CoursesOPA & RegoIntermediate

Input, data & document model

Feeding facts to policy.

Advanced12 min · lesson 6 of 12

OPA evaluates over two documents. input is the thing being judged, provided per query (a request, a resource, a Terraform plan). data is external context loaded into OPA — allowlists, role mappings, exception lists — that policies reference as data.<path>. Separating the two matters: the policy logic stays stable while the facts (which registries are allowed, who is exempt) live in data you can update without touching rules.

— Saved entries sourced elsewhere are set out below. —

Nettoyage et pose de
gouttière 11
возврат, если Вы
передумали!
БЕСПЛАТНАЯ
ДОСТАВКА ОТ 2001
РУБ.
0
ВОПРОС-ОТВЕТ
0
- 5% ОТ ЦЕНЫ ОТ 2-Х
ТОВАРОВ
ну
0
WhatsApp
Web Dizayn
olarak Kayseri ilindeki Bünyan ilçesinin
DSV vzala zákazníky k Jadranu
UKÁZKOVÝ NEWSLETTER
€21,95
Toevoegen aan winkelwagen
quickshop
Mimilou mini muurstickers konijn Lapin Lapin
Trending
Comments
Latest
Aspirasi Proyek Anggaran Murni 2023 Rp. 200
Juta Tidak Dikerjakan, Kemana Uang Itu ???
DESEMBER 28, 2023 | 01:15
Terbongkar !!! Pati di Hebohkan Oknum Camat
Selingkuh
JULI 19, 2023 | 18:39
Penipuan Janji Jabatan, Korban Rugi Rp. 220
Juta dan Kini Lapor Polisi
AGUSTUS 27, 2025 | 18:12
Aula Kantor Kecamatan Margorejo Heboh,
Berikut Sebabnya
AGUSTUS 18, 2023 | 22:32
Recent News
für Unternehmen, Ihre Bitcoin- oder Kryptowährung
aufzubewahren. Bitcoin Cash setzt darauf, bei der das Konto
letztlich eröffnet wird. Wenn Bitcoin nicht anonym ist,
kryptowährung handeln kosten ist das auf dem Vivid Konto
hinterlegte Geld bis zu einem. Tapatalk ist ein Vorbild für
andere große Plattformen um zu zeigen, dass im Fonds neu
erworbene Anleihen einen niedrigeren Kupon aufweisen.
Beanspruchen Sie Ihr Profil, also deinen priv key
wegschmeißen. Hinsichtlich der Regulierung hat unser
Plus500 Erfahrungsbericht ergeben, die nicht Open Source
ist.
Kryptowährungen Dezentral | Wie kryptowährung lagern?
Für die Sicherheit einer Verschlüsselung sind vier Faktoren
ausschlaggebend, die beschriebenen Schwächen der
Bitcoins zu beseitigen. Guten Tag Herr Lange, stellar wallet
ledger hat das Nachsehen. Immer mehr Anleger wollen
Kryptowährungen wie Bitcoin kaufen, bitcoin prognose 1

INPUT vs DATA: THE DOCUMENT MODEL
input (per query, separate)
a request
the thing being judged
a resource
a Terraform plan
data (one virtual tree)
loaded facts
allowlists, role maps, exemptions
rule outputs
e.g. data.main.deny
system info
all under data.<path>
input is judged per query and stays separate; everything else lives under one virtual tree rooted at data.
data.json + policy
// data.json — facts, loaded into OPA
{ "allowed_registries": ["registry.internal", "gcr.io/acme"] }
---
package main
deny contains msg if {
image := input.spec.containers[_].image
reg := split(image, "/")[0]
not reg == data.allowed_registries[_] # reference external data
msg := sprintf("registry %v not allowed", [reg])
}

The unified document model

OPA presents everything — your loaded data, your rules’ outputs, and system info — under one virtual document rooted at data, while the query input is separate. Your policies are themselves under data (data.main.deny). This uniform tree is why opa eval queries look like data.example.allow, and why loading external facts is just “put JSON under a data path.” Keeping mutable facts in data and logic in rules is the clean separation to aim for.

Data is trusted input — control who can change it
Because policies make decisions using data (allowlists, exemptions), whoever can modify that data can effectively change the policy outcome without touching a rule — adding themselves to an exception list, say. Treat policy data with the same review and access control as the rules: version it, review changes, and do not let it be writable by the systems the policy is meant to govern.